VORGEGEBENER TEXT:
┄┄┄┄┄┄┄┄┄┄┄┄┄┄┄┄┄┄┄┄

Beide Modellarten werden aber mit einiger Wahrscheinlichkeit bei dieser Art TGs nach vergleichsweise kurzer Zeit kein Problem mehr sehen. Es bewegt sich also doch wieder auf die Frage zu, wo der Hersteller seinen Cut gemacht hat.

Um das zu verstehen: Wenn Dich jemand fragen würde, wie lange er denn mit dem Tauchen warten soll nachdem er eine Erkältung hatte...Du würdest auch sehr ungern eine Antwort geben wollen, und wenn dann eine sehr konservative geben, oder? Und nicht anders geht es halt den Herstellern mit solchen Anzeigen. Kunde möchte gerne wissen "wann bin ich wirklich sauber?". Mathematik kann diese Antwort aber so wirklich nicht geben. Also setzt man eben eine sehr konservative Antwort fest...

CiccioneAdvanced Technical Mermaid
02.06.2024 14:03
Punkt 1: die Desaturation ist ein Prozess, der einer Kinetik erster Ordnung folgt. Also einer Funktion e^(-kt) (wie zB auch ein radioaktiver Zerfall). Beim Bühlmann-Modell hast du insgesamt 16 solcher Kurven mit unterschiedlichen Halbwertzeiten.
Theoretisch (also rein rechnerisch) dauert es unendlich lange bis diese Kurven wieder auf Basislinie zurück gegangen sind.

Praktisch hast du nach einer Nacht nur noch eine minimale Restsättigung bei den langsamen Geweben. Manche TCs zeigen dir die Sättigung der einzelnen Gewebe sogar grafisch an.

Damit ist die Angabe eines Zeitpunkts, ab dem Du vollständig entsättigt bist, eigentlich unseriös. Dein TC scheint hier einfach (willkürlich) mal mit 12h loszulegen. Bzgl NoFly verhält es sich ähnlich. Wenn du viele TG am Stück hattest, solltest du spätestens nach 24h Oberflächenpause wieder uneingeschränkt Flugtauglich sein. Das ist praktischer Weise auch die Zeit, die dein Krempel zum Trocknen braucht, damit du ihn einpacken kannst.
Manche TC geben gar keine NoFly-Zeit an, weil deren Berechnung doch reichlich esoterisch ist
Dominik_Emind is like parachute
02.06.2024 15:53Geändert von Dominik_E,
02.06.2024 15:54
Naja es wird nicht "unseriös" wenn man einen cut in die Modellkurven legt ab dem man einfach den Ausgleich als erfolgt annimmt. Auch real tauchen die Kurven ja irgendwann in den diffusen Untergrund ab, wir tragen keine jahrealte Stickstoff-Schuld mit uns rum ;)

┄┄┄┄┄┄┄┄┄┄┄┄┄┄┄┄┄┄┄┄

AUFGABEN:
a) Prüfen Sie, ob die folgenden Aussagen mit dem Text über die Entsättigung nach dem Tauchen übereinstimmen, und belegen Sie jedes Ja oder Nein mit den entscheidenden Worten des Textes: (i) Im Bühlmann-Modell gibt es 16 Kurven mit unterschiedlichen Halbwertzeiten. (ii) Rein rechnerisch sind die Kurven nach 12 Stunden wieder auf der Basislinie. (iii) Manche Tauchcomputer geben überhaupt keine NoFly-Zeit an.
b) Führen Sie den Text über die Entsättigung nach dem Tauchen im Anschluss an seinen letzten Satz weiter.

┄┄┄┄┄┄┄┄┄┄┄┄┄┄┄┄┄┄┄┄

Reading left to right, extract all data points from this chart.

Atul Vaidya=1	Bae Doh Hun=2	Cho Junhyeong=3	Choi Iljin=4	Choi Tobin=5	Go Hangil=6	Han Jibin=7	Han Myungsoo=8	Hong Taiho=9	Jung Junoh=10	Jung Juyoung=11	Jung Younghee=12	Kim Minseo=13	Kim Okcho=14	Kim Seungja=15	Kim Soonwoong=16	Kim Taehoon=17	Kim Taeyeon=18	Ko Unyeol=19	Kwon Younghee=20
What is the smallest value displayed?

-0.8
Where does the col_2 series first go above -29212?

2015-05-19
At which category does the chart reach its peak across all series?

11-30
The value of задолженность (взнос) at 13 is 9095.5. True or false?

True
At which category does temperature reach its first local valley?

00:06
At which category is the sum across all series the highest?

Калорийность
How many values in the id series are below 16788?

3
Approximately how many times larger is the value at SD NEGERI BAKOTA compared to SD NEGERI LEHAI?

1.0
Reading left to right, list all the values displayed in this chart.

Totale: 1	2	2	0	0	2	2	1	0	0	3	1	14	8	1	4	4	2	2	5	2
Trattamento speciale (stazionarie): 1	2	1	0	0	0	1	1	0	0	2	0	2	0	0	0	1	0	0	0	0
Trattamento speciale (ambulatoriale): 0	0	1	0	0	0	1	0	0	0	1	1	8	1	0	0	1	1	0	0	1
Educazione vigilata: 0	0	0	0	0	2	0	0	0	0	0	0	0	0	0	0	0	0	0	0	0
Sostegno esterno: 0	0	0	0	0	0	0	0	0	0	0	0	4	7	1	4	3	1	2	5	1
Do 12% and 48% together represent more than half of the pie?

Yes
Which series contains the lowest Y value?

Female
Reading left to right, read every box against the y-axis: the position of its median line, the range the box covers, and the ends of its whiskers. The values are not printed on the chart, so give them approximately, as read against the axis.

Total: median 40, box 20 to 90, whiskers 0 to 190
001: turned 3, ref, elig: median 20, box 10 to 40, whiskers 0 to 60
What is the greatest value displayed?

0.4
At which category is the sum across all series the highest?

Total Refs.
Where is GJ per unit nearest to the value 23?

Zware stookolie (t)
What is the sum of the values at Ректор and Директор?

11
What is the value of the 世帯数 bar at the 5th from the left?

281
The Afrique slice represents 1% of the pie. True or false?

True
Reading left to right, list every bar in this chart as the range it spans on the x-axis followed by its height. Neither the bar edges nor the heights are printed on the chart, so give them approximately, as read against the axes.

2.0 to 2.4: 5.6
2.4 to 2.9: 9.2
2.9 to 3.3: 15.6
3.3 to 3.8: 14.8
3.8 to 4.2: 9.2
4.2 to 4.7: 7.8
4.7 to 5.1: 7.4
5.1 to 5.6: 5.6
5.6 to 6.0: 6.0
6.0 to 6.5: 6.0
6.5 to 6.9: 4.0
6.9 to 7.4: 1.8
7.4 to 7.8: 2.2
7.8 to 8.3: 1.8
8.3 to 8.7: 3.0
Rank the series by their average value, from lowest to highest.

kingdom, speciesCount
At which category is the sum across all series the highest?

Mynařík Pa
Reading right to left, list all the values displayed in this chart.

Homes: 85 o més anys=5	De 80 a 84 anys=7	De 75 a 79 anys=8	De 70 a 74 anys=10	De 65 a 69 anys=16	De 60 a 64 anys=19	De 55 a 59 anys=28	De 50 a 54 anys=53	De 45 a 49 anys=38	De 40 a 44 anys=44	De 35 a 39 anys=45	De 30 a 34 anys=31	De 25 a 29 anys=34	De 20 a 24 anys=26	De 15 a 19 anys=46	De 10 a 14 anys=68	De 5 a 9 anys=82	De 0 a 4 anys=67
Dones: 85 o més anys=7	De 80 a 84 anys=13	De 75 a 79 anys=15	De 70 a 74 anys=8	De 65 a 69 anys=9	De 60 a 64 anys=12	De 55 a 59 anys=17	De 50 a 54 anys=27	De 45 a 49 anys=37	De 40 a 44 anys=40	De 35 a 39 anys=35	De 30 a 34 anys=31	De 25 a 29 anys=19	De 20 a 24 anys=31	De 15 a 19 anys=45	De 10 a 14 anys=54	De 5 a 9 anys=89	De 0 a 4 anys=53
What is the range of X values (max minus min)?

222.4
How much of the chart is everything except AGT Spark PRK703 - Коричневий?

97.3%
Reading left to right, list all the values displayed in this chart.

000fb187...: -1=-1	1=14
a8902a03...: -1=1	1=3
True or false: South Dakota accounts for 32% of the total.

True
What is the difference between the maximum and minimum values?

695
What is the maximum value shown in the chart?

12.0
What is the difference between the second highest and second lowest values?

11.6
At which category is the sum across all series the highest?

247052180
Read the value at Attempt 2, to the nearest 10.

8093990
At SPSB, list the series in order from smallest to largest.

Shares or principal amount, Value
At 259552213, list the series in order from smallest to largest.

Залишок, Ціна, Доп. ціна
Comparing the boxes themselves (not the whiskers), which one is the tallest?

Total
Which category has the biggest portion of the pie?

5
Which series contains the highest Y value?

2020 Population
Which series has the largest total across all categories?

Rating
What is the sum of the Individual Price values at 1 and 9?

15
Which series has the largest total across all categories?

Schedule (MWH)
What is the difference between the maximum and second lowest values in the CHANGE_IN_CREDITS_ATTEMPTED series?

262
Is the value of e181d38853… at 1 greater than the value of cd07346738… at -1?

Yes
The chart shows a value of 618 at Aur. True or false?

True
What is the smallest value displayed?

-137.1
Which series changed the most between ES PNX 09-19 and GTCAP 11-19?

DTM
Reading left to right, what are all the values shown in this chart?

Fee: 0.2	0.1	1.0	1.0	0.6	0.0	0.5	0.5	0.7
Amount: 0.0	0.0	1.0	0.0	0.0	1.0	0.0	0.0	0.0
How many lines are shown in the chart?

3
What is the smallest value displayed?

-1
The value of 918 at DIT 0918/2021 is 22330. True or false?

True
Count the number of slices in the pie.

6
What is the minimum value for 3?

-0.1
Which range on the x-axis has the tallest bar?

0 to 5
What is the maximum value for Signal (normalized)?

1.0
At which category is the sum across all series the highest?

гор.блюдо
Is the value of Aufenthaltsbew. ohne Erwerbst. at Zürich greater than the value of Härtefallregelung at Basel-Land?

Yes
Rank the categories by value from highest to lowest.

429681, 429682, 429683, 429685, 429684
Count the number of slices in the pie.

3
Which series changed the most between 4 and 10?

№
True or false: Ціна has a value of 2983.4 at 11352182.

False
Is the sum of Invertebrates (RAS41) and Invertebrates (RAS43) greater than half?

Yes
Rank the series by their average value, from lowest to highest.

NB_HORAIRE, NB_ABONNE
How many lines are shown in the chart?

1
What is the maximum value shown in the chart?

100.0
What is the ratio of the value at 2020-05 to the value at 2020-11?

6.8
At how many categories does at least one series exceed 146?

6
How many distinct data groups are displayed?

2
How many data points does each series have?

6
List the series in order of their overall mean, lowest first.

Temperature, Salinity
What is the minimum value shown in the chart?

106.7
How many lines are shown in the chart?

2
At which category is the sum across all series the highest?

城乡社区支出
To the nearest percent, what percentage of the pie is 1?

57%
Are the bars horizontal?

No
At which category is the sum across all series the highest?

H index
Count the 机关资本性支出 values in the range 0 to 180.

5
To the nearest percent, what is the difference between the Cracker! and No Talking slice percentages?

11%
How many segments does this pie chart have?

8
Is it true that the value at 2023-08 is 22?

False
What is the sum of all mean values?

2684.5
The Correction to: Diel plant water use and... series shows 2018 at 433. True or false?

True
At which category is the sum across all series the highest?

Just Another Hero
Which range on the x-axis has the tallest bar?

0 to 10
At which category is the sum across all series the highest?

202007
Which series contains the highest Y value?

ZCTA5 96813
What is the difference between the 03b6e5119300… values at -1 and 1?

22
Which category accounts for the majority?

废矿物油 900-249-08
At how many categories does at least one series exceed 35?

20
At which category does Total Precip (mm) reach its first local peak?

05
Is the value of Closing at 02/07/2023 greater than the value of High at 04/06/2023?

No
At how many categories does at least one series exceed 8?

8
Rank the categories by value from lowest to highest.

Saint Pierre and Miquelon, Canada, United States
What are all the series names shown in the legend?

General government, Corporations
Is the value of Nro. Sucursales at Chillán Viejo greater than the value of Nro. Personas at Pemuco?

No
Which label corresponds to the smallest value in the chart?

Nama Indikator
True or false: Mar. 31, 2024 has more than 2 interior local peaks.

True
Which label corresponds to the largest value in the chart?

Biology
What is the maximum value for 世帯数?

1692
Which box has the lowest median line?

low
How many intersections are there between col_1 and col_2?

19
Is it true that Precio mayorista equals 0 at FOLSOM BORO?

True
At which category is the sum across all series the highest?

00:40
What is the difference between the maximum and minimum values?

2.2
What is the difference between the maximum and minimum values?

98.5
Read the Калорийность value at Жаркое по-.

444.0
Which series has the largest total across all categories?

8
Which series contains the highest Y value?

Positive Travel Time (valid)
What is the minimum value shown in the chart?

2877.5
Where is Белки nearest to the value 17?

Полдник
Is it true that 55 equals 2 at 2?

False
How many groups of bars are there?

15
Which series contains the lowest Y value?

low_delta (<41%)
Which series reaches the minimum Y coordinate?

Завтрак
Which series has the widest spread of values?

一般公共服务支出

┄┄┄┄┄┄┄┄┄┄┄┄┄┄┄┄┄┄┄┄

IHRE ANTWORTEN:
a)
(i) Ja: „Beim Bühlmann-Modell hast du insgesamt 16 solcher Kurven mit unterschiedlichen Halbwertzeiten.“
(ii) Nein: „Theoretisch (also rein rechnerisch) dauert es unendlich lange bis diese Kurven wieder auf Basislinie zurück gegangen sind.“
(iii) Ja: „Manche TC geben gar keine NoFly-Zeit an“

b)
Oft nimmt man ja 6 Halbwertszeiten als Faustregel für "Ausgleich". Wenn man nun als weitere grobe Vereinfachung sagt die Länge eines TGs bestimmt so etwa, welche HWZ Gewebe haben müssen um betroffen zu sein, naja, dann kommt man bei 2 Stunden tauchen auch auf 12 Stunden. Das ist massiv vereinfacht, aber nicht komplett absurd.

Und es scheint ja so, dass nichtmal einfach 12h fix genommen wurden, sondern irgendein sehr kleiner cut auf die Übersättigung. Kann man ja durchaus so machen. Das eigentliche Problem haben die Modelle, Bühlmann sicherlich, aber RGBM würde ich vermuten genauso: es gibt Testreihen mit denen man zeigen konnte, dass Leute die getaucht waren auch nach mehr als 12 Stunden bei einem folgenden Flug dann Blasen entwickelt haben. Laut "Bühlmann" sollte das so nicht sein. Darauf, plus oben besagter Übervorsicht auch im Hinblick auf nicht-wahrhaben-wollen-aber-imFlugzeug-dann-doch-Angst, beruhen ja die Empfehlungen. Die mit einem Countdown einzubauen, dagegen spricht sicherlich nichts.

Was ich nicht machen würde ist, anzunehmen, dass solche Zahlen dann exakt sind. Und, darauf aufbauend, ich würde auch extremste Vorsicht walten lassen wenn ich je in die Verlegenheit sein sollte sowas wie 18 Stunden Dekopflicht mit einem Bühlmann-Modell zu planen. Da schlagen diese Unsicherheiten natürlich auch zu...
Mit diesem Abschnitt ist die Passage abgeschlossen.